Task details
In full and without change, repeat the records shown below.

Page layout parsing data
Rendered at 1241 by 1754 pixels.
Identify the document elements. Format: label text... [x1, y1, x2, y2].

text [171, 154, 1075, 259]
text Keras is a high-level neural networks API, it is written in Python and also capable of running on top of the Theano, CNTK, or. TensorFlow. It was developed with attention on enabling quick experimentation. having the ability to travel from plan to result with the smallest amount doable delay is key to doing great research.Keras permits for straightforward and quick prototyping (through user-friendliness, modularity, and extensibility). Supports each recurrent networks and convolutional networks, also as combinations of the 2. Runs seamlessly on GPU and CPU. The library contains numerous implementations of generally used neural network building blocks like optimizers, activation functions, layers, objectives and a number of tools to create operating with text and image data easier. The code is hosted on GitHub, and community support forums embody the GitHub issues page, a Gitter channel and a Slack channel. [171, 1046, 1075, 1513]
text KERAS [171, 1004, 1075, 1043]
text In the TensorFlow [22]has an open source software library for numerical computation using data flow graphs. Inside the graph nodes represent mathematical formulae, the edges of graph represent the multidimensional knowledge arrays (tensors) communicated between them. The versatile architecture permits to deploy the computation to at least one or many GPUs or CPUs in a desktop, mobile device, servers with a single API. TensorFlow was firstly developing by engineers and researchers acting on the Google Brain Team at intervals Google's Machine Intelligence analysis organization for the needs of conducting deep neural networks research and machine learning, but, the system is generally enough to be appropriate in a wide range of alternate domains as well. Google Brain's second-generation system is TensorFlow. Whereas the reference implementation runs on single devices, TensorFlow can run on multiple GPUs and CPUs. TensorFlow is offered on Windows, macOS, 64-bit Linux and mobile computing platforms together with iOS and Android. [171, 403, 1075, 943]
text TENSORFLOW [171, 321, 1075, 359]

Answer space
Rendered at 1241 by 1754 pixels.
Identify the document elements. Format: label text... [x1, y1, x2, y2].

text [171, 154, 1075, 259]
text Keras is a high-level neural networks API, it is written in Python and also capable of running on top of the Theano, CNTK, or. TensorFlow. It was developed with attention on enabling quick experimentation. having the ability to travel from plan to result with the smallest amount doable delay is key to doing great research.Keras permits for straightforward and quick prototyping (through user-friendliness, modularity, and extensibility). Supports each recurrent networks and convolutional networks, also as combinations of the 2. Runs seamlessly on GPU and CPU. The library contains numerous implementations of generally used neural network building blocks like optimizers, activation functions, layers, objectives and a number of tools to create operating with text and image data easier. The code is hosted on GitHub, and community support forums embody the GitHub issues page, a Gitter channel and a Slack channel. [171, 1046, 1075, 1513]
text KERAS [171, 1004, 1075, 1043]
text In the TensorFlow [22]has an open source software library for numerical computation using data flow graphs. Inside the graph nodes represent mathematical formulae, the edges of graph represent the multidimensional knowledge arrays (tensors) communicated between them. The versatile architecture permits to deploy the computation to at least one or many GPUs or CPUs in a desktop, mobile device, servers with a single API. TensorFlow was firstly developing by engineers and researchers acting on the Google Brain Team at intervals Google's Machine Intelligence analysis organization for the needs of conducting deep neural networks research and machine learning, but, the system is generally enough to be appropriate in a wide range of alternate domains as well. Google Brain's second-generation system is TensorFlow. Whereas the reference implementation runs on single devices, TensorFlow can run on multiple GPUs and CPUs. TensorFlow is offered on Windows, macOS, 64-bit Linux and mobile computing platforms together with iOS and Android. [171, 403, 1075, 943]
text TENSORFLOW [171, 321, 1075, 359]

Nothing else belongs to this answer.